(Items listed in a dataset)
-.-.-
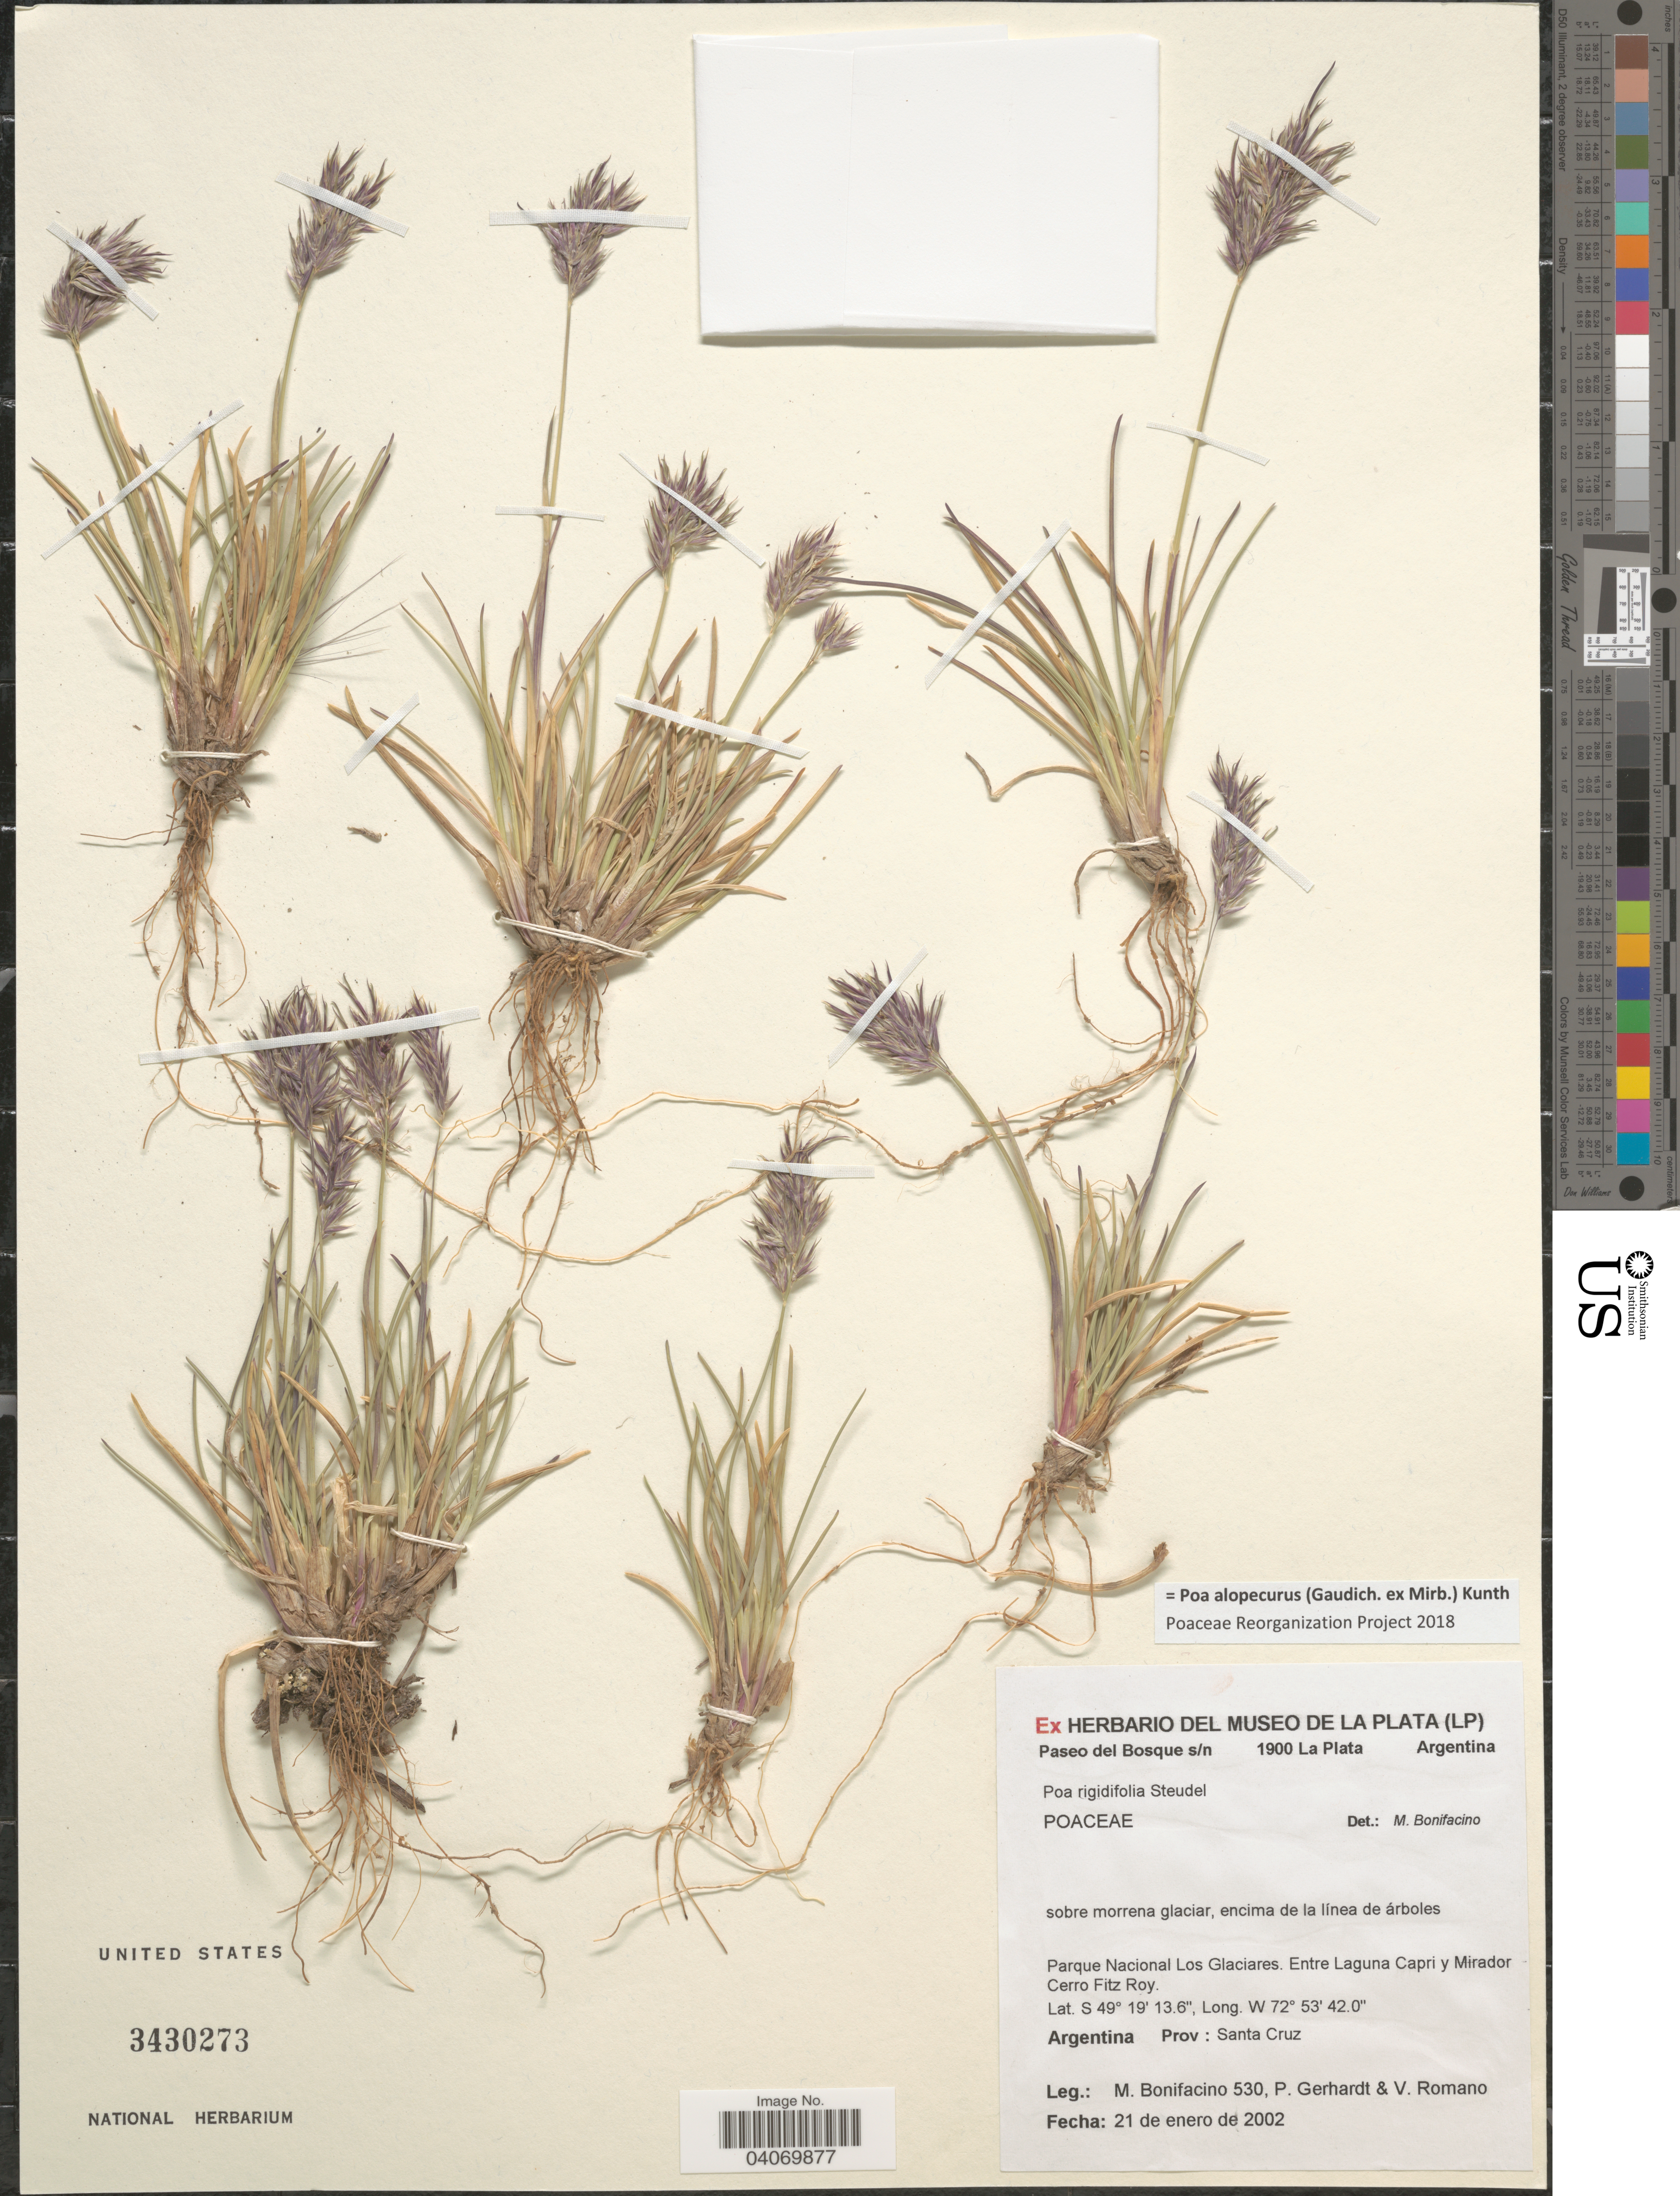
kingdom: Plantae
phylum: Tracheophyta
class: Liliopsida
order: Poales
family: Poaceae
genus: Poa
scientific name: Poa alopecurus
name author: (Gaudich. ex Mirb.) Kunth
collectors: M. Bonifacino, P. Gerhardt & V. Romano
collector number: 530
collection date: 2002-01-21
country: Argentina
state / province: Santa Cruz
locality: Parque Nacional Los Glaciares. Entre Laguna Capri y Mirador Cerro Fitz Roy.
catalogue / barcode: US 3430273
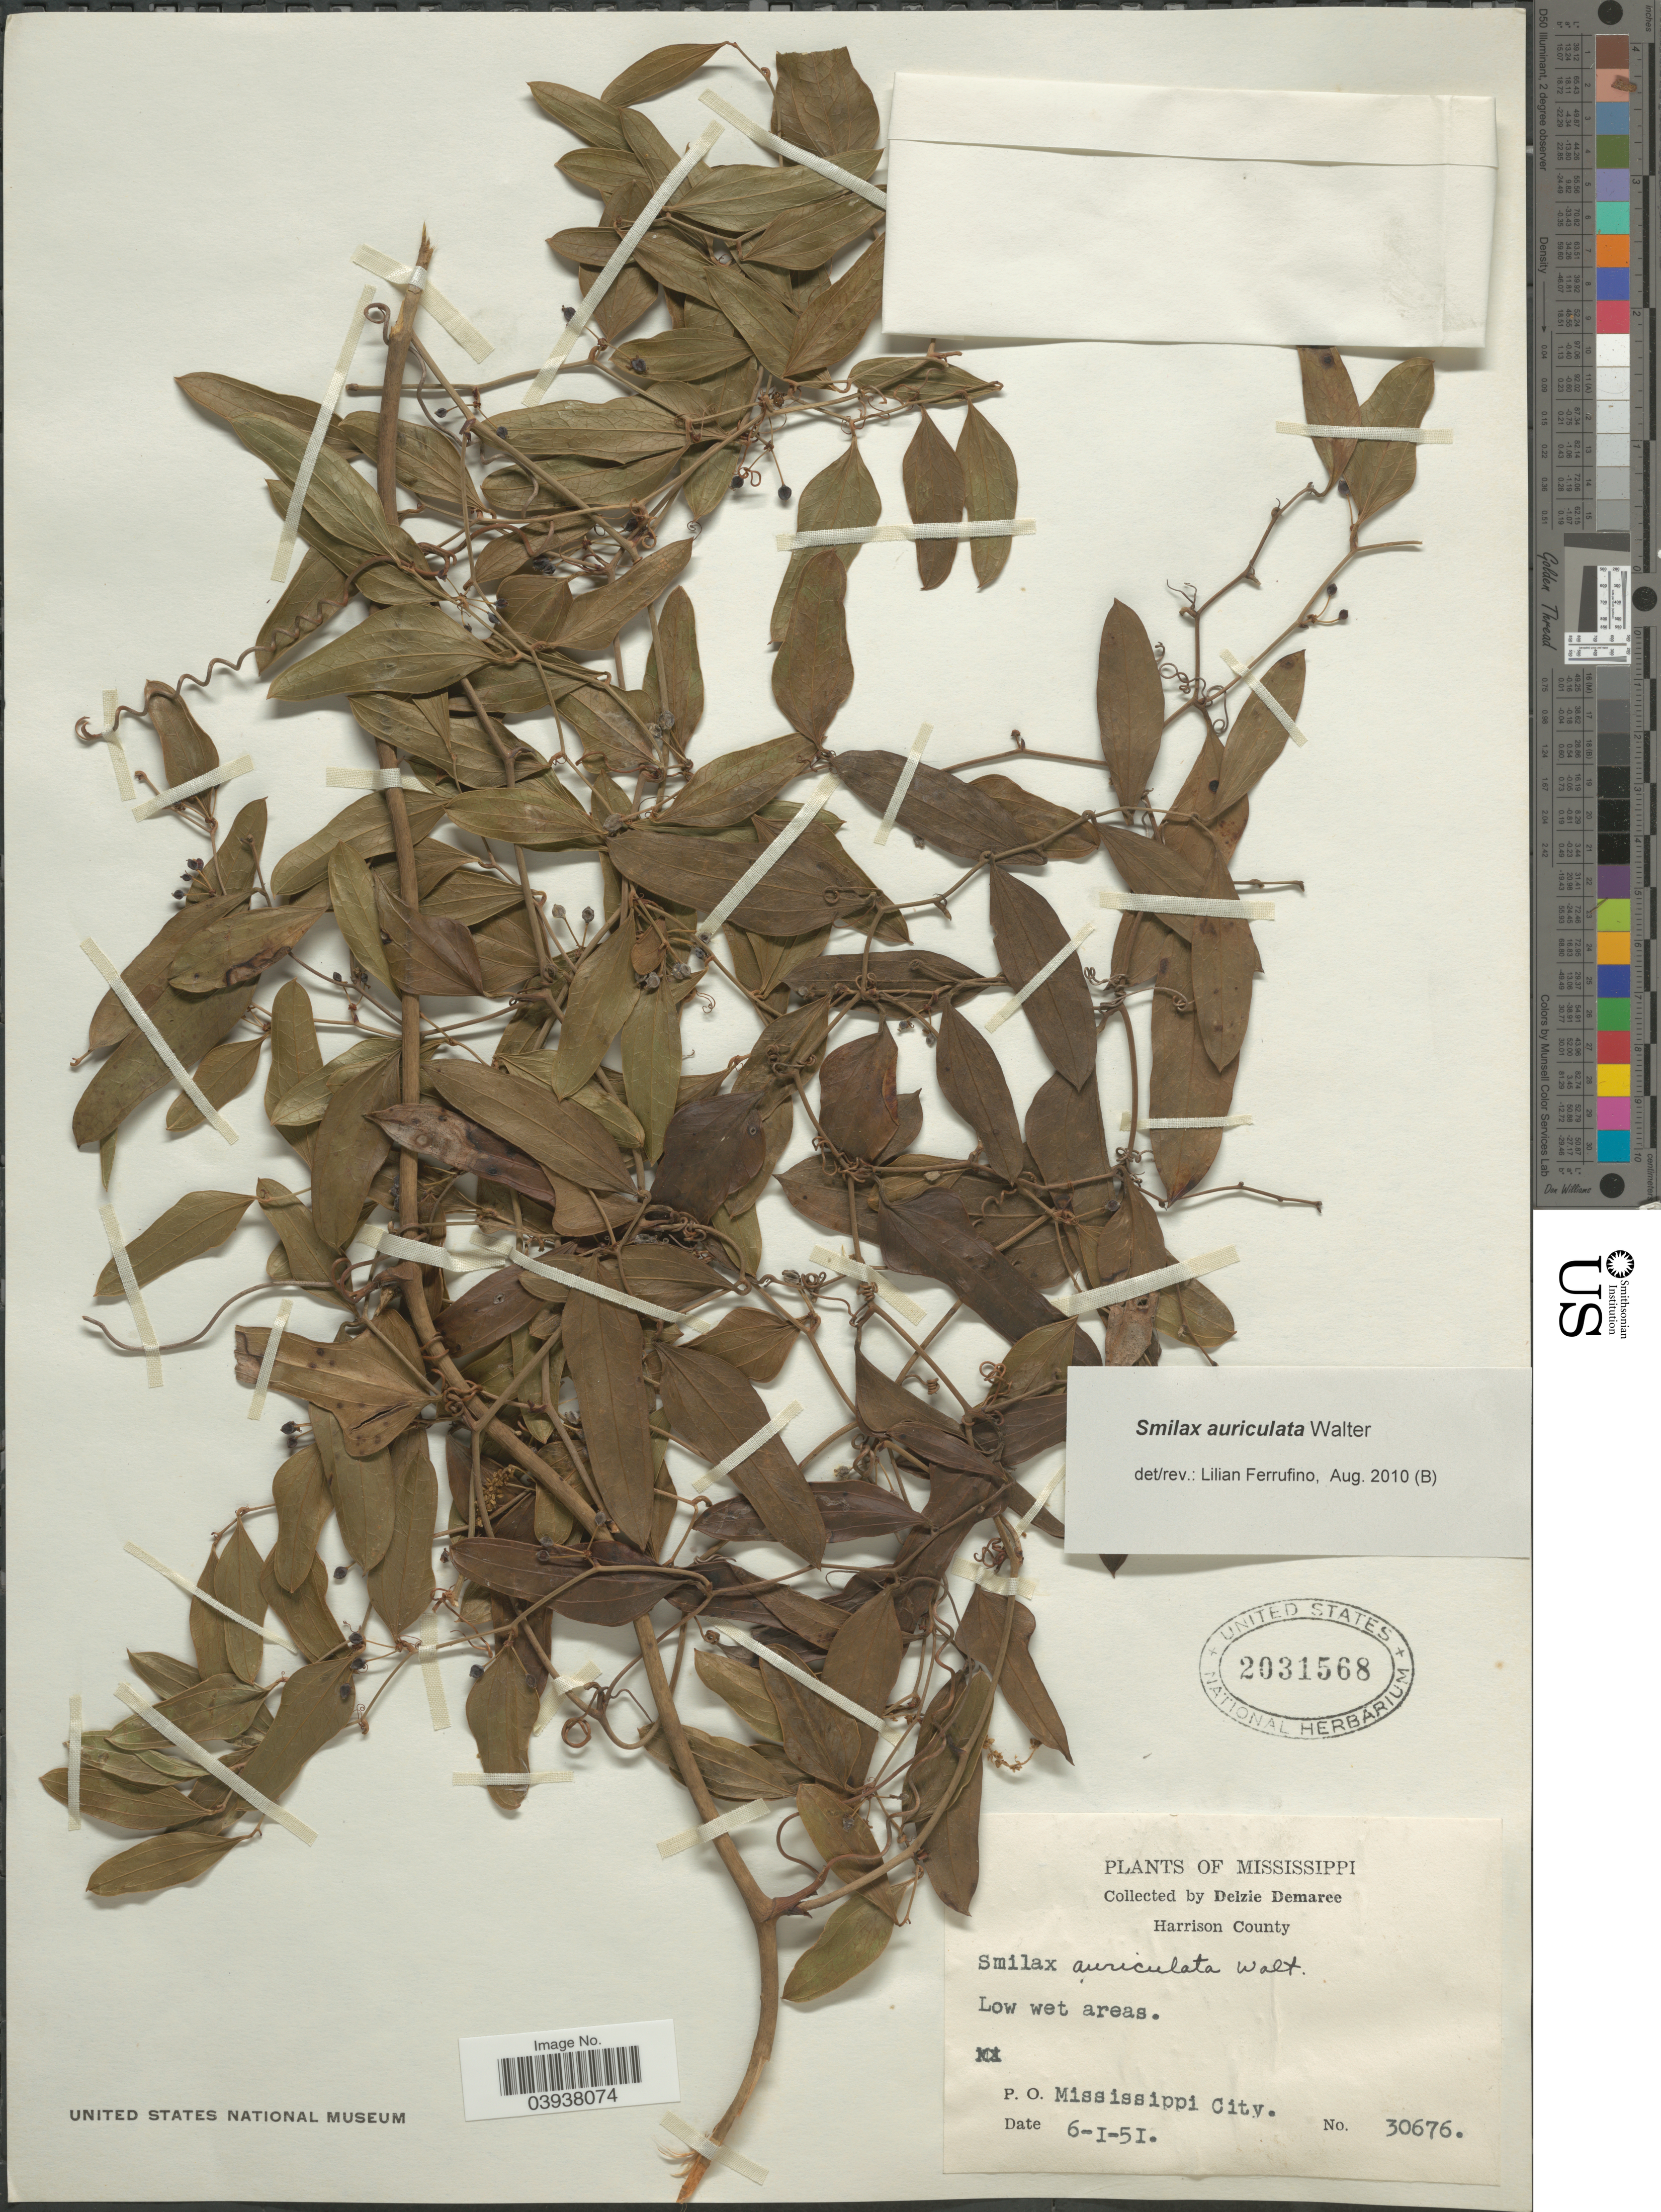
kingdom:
-.-.-
Please print every line of the items above word for word, leaving out the pictures.

kingdom: Plantae
phylum: Tracheophyta
class: Liliopsida
order: Poales
family: Poaceae
genus: Poa
scientific name: Poa alopecurus
name author: (Gaudich. ex Mirb.) Kunth
collectors: M. Bonifacino, P. Gerhardt & V. Romano
collector number: 530
collection date: 2002-01-21
country: Argentina
state / province: Santa Cruz
locality: Parque Nacional Los Glaciares. Entre Laguna Capri y Mirador Cerro Fitz Roy.
catalogue / barcode: US 3430273
kingdom:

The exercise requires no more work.